“There is actually no ability to exercise the right to keep and bear arms in the state of New Jersey,” he said in an email. “Anyone who tells you differently is misinformed. The Second Amendment to the Constitution protects the rights of individuals to both keep and bear arms, yet in NJ here is no ability to exercise the right to bear arms at all. The exercise of that right is banned. Therefore, New Jersey is not in compliance with the highest law of the land -- the United States Constitution.”
The registration process, he said, is already very detailed and lengthy and that applying for permit to carry requires you to prove “justifiable need,” which he says is too high of a standard.

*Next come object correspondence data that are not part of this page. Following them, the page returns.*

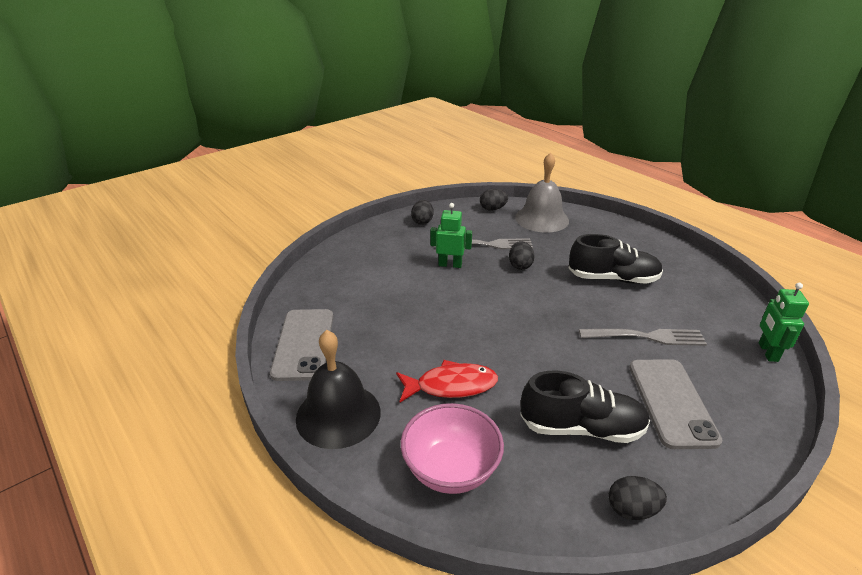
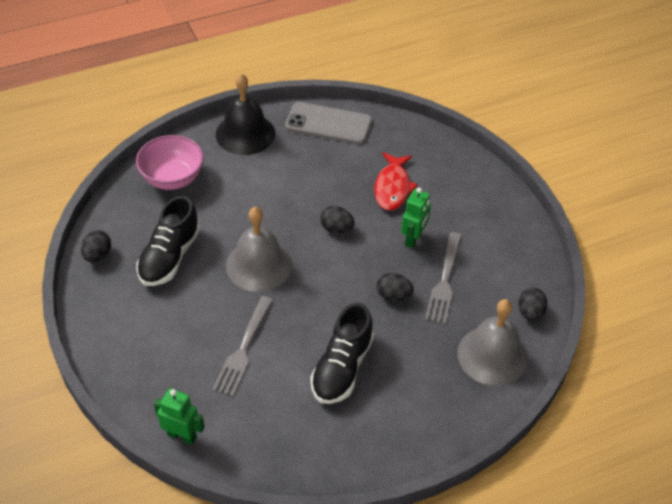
camera: 105 degrees right, 15 degrees up
red fish [396,360,498,402] -> red fish moved to [374,152,418,211]
black egg [411,200,434,225] -> black egg moved to [320,206,355,233]
grey phone [629,359,723,449] -> none
none -> grey bell [226,207,292,292]

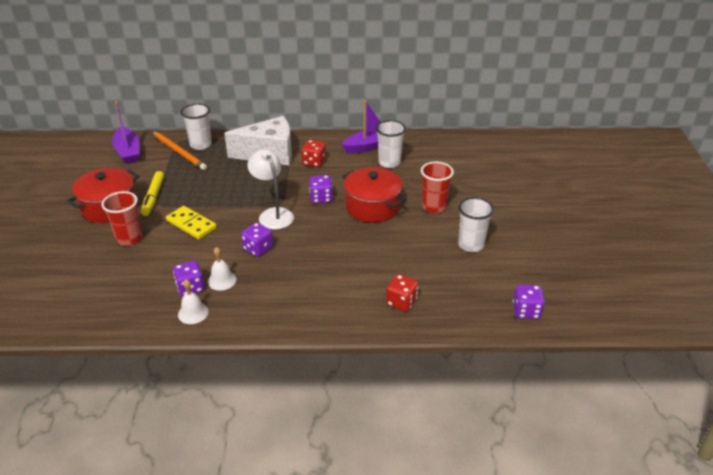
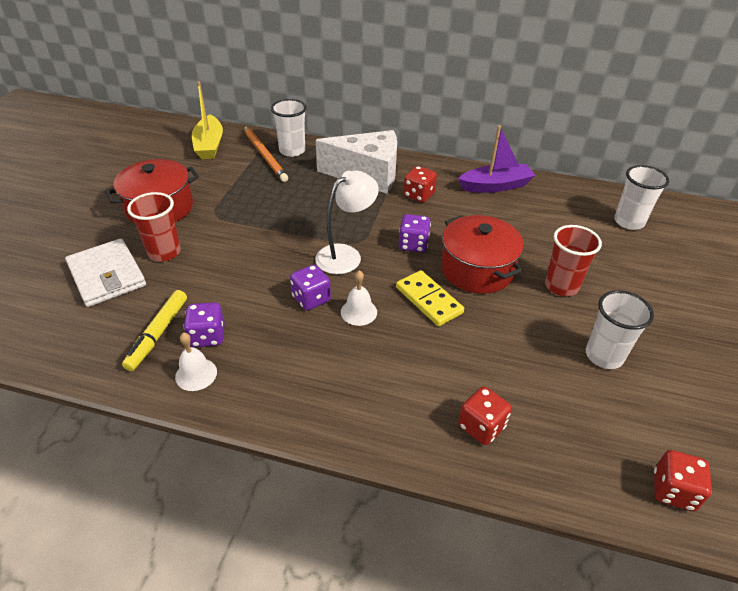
camera: 15 degrees right, 5 degrees up
purple boat [112,101,140,164] -> yellow boat [192,82,223,159]
yellow marker [141,171,164,216] -> yellow marker moved to [122,290,187,371]
yellow domino [166,206,217,239] -> yellow domino moved to [396,270,464,326]
white bell [208,247,237,290] -> white bell moved to [341,270,377,326]
white lamp [247,149,294,230] -> white lamp turned 60 degrees clockwise [315,170,379,274]
white cup [376,120,406,168] -> white cup moved to [614,165,669,230]
purple dice [513,285,545,319] -> red dice [654,450,712,511]
none -> white wallet [65,238,146,307]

”In the courts of New Jersey, justifiable need has been misinterpreted as requiring an imminent threat to your life,” he said. “Self-defense, or protection of your family while traveling is not sufficient reason. A family traveling through cities like Newark, Trenton, Camden, Elizabeth, Linden, and so on, have no protection against carjacking or kidnapping except for dialing 911 on the cellphone the criminals just stole.”
His organization is committed to removing Sweeney from office and to replacing him “with a leader who understands basic human rights.”
Gun-control groups said the bills that have been signed are good bills, for the most part, but they say the three most important bills remain in limbo: The .50-caliber ban, the omnibus ID bill and the lower cap on magazine rounds.
“The governor, himself, proposed the .50-caliber ban in his plan in April, It is extraordinary weapon that is incredibly lethal,” said Nicola Bosour, director of Ceasefire NJ. “To me it is an unconscionable choice to allow those to be bought and sold in New Jersey.”
She called the lower cap on magazine “vitally important,” and said Ceasefire was “disappointed that the Senate did not act on that one.”
The magazine cap -- Assembly bill A-1329 -- passed the Assembly 45-30. The Senate version, S-2475, sponsored by Loretta Weinberg (D-Bergen) and Nia Gill (D-Essex), was referred to the Senate Law and Public Safety Committee and has not been considered because it is opposed by Sweeney, who as Senate president controls the flow of legislation in the upper house.
A similar bill, S-2630, introduced in the Senate by then-Democratic gubernatorial candidate Sen. Barbara Buono (D-Middlesex) and Joseph Vitale (D-Woodbridge), also was referred to the Law and Public Safety Committee.
Bocour said the governor’s vetoes show that he is looking ahead to the 2016 presidential race and focusing on “the gun industry’s money.”
Redlawsk of Eagleton said he thought the governor’s political team, if not the governor himself, is probably looking ahead to a potential presidential run. That is why the governor has tried to straddle the line on the gun issue. He has to consider the national Republican base, which is very much pro-gun rights, while also acknowledging that New Jersey has been a heavily Democratic state in recent years.
“In Christie’s case, in particular, when think of a Republican governor in New Jersey, he has to be careful not to be viewed as right wing,” he said. “But the folks who are most concerned about gun control are not voting for Christie anyway. It is a smaller group on the gun control side that is voting because of that. It frees him up to take positions with little risk and he can placate the base that he absolutely needs.”
Christie, for his part, describes his efforts as the responsible approach to gun violence, as he did in a September 20 press release announcing the signing of bill A-3797. The bill, which he conditionally vetoed in August, codifies reporting requirements for recovered firearms.
“I’m glad the Legislature acted swiftly to incorporate my commonsense changes so that I can sign this bill and responsibly strengthen New Jersey’s already-tough gun laws,” he said. “This new law will help state and federal law enforcement officials stop guns from getting into the hands of criminals, and help maintain public safety.”